Dynamic Graph Communication for Decentralised Multi-Agent Reinforcement Learning
Ben McClusky
TL;DR
This work addresses the challenge of decentralized multi-agent reinforcement learning in dynamic networks where topology changes and node failures complicate coordination. It extends the NetMon framework by integrating a Graph Attention Network layer into recurrent message passing and introducing a multi-round, attention-guided Iteration Controller to selectively propagate information, trained end-to-end with reinforcement learning under CTDE. Empirically, the approach yields up to 9.5% higher rewards and 6.4% lower communication overhead in dynamic network packet routing compared with baselines, and a 4.8% improvement from the GAT-based aggregation in dynamic settings, alongside improved graph representations and resilience to failures.
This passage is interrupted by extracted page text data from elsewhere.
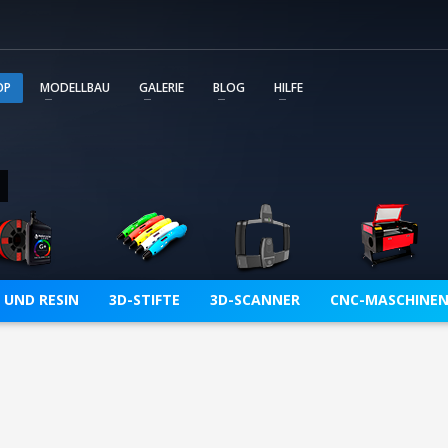
m wird unmittelbar mit Service Tickets unterstützt. Die
ent und Sie behalten immer den Überblick über alle von Ihn
OP
MODELLBAU
GALERIE
BLOG
HILFE
 UND RESIN
3D-STIFTE
3D-SCANNER
CNC-MASCHINE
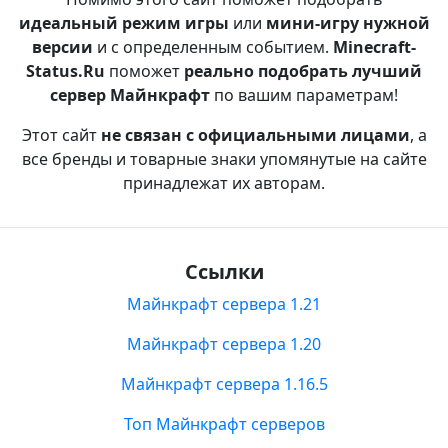
идеальный режим игры
или
мини-игру нужной
версии
и с определенным событием.
Minecraft-
Status.Ru
поможет
реально подобрать лучший
сервер Майнкрафт
по вашим параметрам!
Этот сайт
не связан с официальными лицами
, а
все бренды и товарные знаки упомянутые на сайте
принадлежат их авторам.
Ссылки
Майнкрафт сервера 1.21
Майнкрафт сервера 1.20
Майнкрафт сервера 1.16.5
Топ Майнкрафт серверов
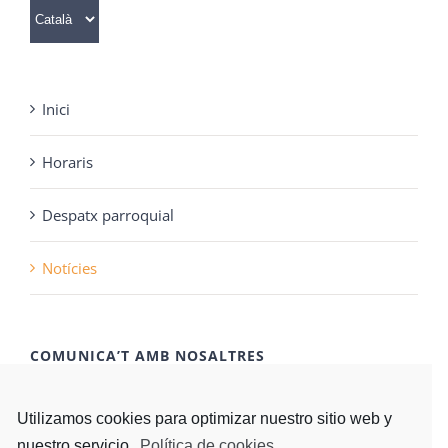
Trieu
un
idioma
Inici
Horaris
Despatx parroquial
Notícies
COMUNICA’T AMB NOSALTRES
CONTACTA'NS
Utilizamos cookies para optimizar nuestro sitio web y
nuestro servicio.
Política de cookies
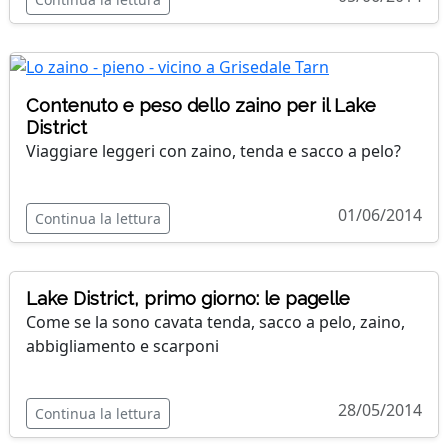
Contenuto e peso dello zaino per il Lake
District
Viaggiare leggeri con zaino, tenda e sacco a pelo?
01/06/2014
Continua la lettura
Lake District, primo giorno: le pagelle
Come se la sono cavata tenda, sacco a pelo, zaino,
abbigliamento e scarponi
28/05/2014
Continua la lettura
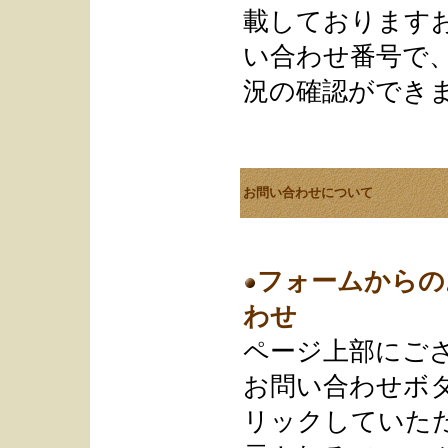
載しております
い合わせ番号で
況の確認ができ
お問い合わせについて
フォームからの
わせ
ページ上部にご
お問い合わせボ
リックしていただ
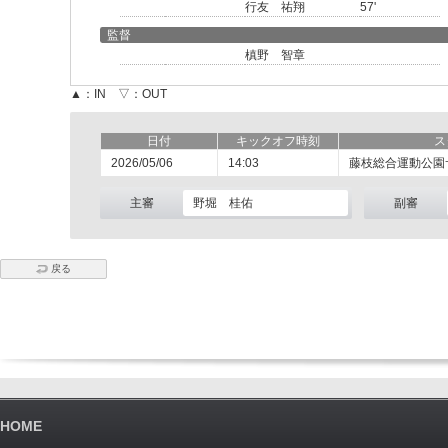
行友 祐翔
57'
監督
槙野 智章
▲：IN ▽：OUT
日付
キックオフ時刻
ス
2026/05/06
14:03
藤枝総合運動公園
主審
野堀 桂佑
副審
戻る
HOME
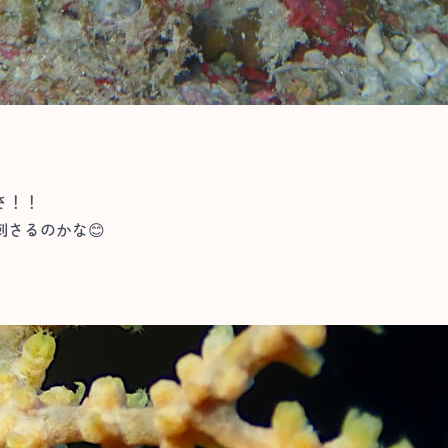
さ！！
さるのかな😊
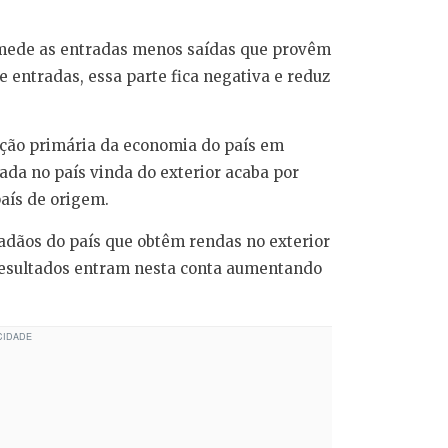
 mede as entradas menos saídas que provêm
 entradas, essa parte fica negativa e reduz
ição primária da economia do país em
ada no país vinda do exterior acaba por
país de origem.
ãos do país que obtêm rendas no exterior
 resultados entram nesta conta aumentando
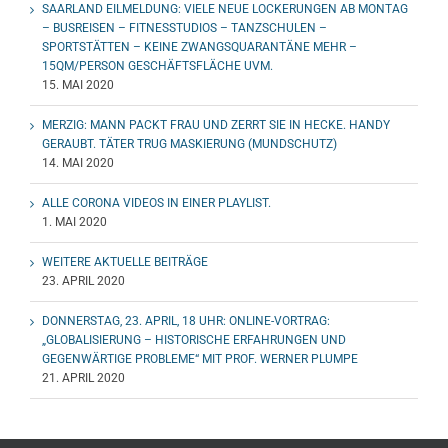
SAARLAND EILMELDUNG: VIELE NEUE LOCKERUNGEN AB MONTAG
– BUSREISEN – FITNESSTUDIOS – TANZSCHULEN –
SPORTSTÄTTEN – KEINE ZWANGSQUARANTÄNE MEHR –
15QM/PERSON GESCHÄFTSFLÄCHE UVM.
15. MAI 2020
MERZIG: MANN PACKT FRAU UND ZERRT SIE IN HECKE. HANDY
GERAUBT. TÄTER TRUG MASKIERUNG (MUNDSCHUTZ)
14. MAI 2020
ALLE CORONA VIDEOS IN EINER PLAYLIST.
1. MAI 2020
WEITERE AKTUELLE BEITRÄGE
23. APRIL 2020
DONNERSTAG, 23. APRIL, 18 UHR: ONLINE-VORTRAG:
„GLOBALISIERUNG – HISTORISCHE ERFAHRUNGEN UND
GEGENWÄRTIGE PROBLEME“ MIT PROF. WERNER PLUMPE
21. APRIL 2020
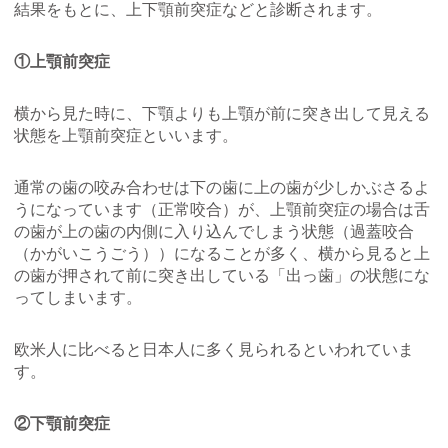
結果をもとに、上下顎前突症などと診断されます。
①上顎前突症
横から見た時に、下顎よりも上顎が前に突き出して見える
状態を上顎前突症といいます。
通常の歯の咬み合わせは下の歯に上の歯が少しかぶさるよ
うになっています（正常咬合）が、上顎前突症の場合は舌
の歯が上の歯の内側に入り込んでしまう状態（過蓋咬合
（かがいこうごう））になることが多く、横から見ると上
の歯が押されて前に突き出している「出っ歯」の状態にな
ってしまいます。
欧米人に比べると日本人に多く見られるといわれていま
す。
②下顎前突症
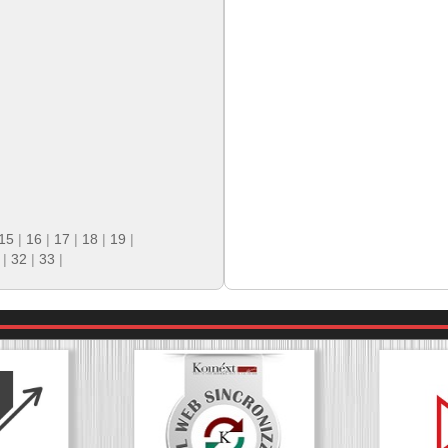
15
|
16
|
17
|
18
|
19
|
|
32
|
33
|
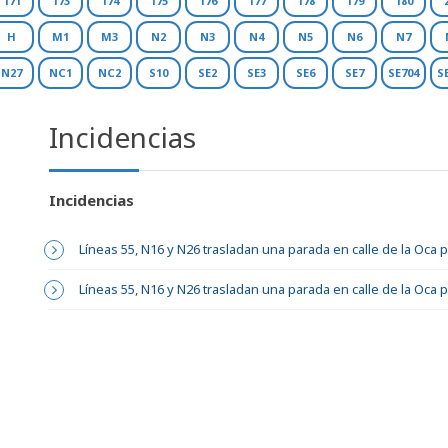
171
173
174
175
176
177
178
179
180
H
M1
M3
N2
N3
N4
N5
N6
N7
N27
NC1
NC2
S10
SE2
SE3
SE6
SE7
SE704
S
Incidencias
Incidencias
Líneas 55, N16 y N26 trasladan una parada en calle de la Oca 
Líneas 55, N16 y N26 trasladan una parada en calle de la Oca 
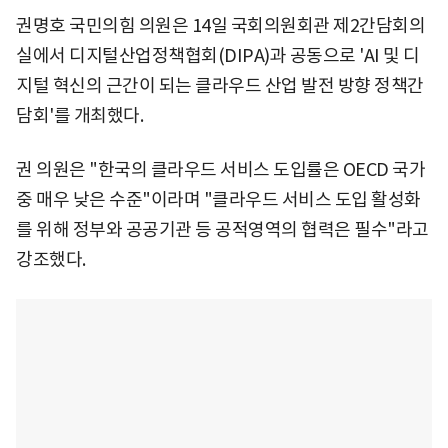
권명호 국민의힘 의원은 14일 국회의원회관 제2간담회의
실에서 디지털산업정책협회(DIPA)과 공동으로 'AI 및 디
지털 혁신의 근간이 되는 클라우드 산업 발전 방향 정책간
담회'를 개최했다.
권 의원은 "한국의 클라우드 서비스 도입률은 OECD 국가
중 매우 낮은 수준"이라며 "클라우드 서비스 도입 활성화
를 위해 정부와 공공기관 등 공적영역의 협력은 필수"라고
강조했다.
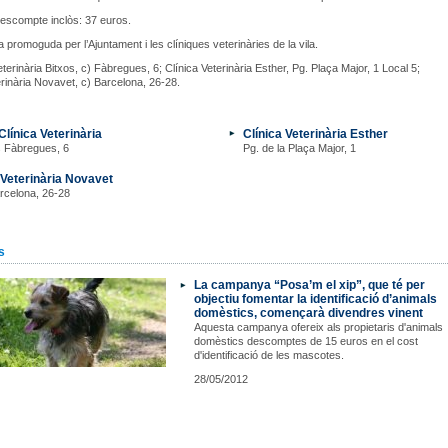
escompte inclòs: 37 euros.
promoguda per l’Ajuntament i les clíniques veterinàries de la vila.
eterinària Bitxos, c) Fàbregues, 6; Clínica Veterinària Esther, Pg. Plaça Major, 1 Local 5;
erinària Novavet, c) Barcelona, 26-28.
Clínica Veterinària
Clínica Veterinària Esther
s Fàbregues, 6
Pg. de la Plaça Major, 1
 Veterinària Novavet
rcelona, 26-28
s
La campanya “Posa’m el xip”, que té per
objectiu fomentar la identificació d’animals
domèstics, començarà divendres vinent
Aquesta campanya ofereix als propietaris d'animals
domèstics descomptes de 15 euros en el cost
d'identificació de les mascotes.
28/05/2012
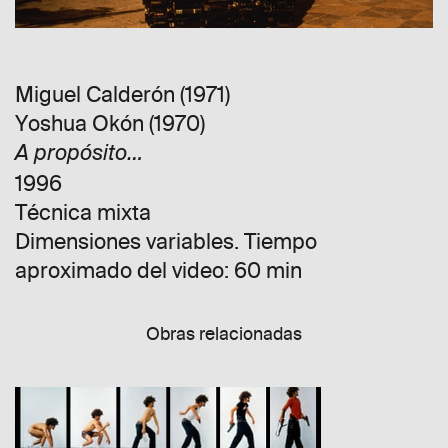
Miguel Calderón (1971)
Yoshua Okón (1970)
A propósito…
1996
Técnica mixta
Dimensiones variables. Tiempo
aproximado del video: 60 min
Obras relacionadas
The results demonstrate the potential for scalable, efficient, and robust decentralized routing in real-world networks, while the work also discusses ethical considerations, limitations, and directions for future research.
Abstract
This work presents a novel communication framework for decentralized multi-agent systems operating in dynamic network environments. Integrated into a multi-agent reinforcement learning system, the framework is designed to enhance decision-making by optimizing the network's collective knowledge through efficient communication. Key contributions include adapting a static network packet-routing scenario to a dynamic setting with node failures, incorporating a graph attention network layer in a recurrent message-passing framework, and introducing a multi-round communication targeting mechanism. This approach enables an attention-based aggregation mechanism to be successfully trained within a sparse-reward, dynamic network packet-routing environment using only reinforcement learning. Experimental results show improvements in routing performance, including a 9.5 percent increase in average rewards and a 6.4 percent reduction in communication overhead compared to a baseline system. The study also examines the ethical and legal implications of deploying such systems in critical infrastructure and military contexts, identifies current limitations, and suggests potential directions for future research.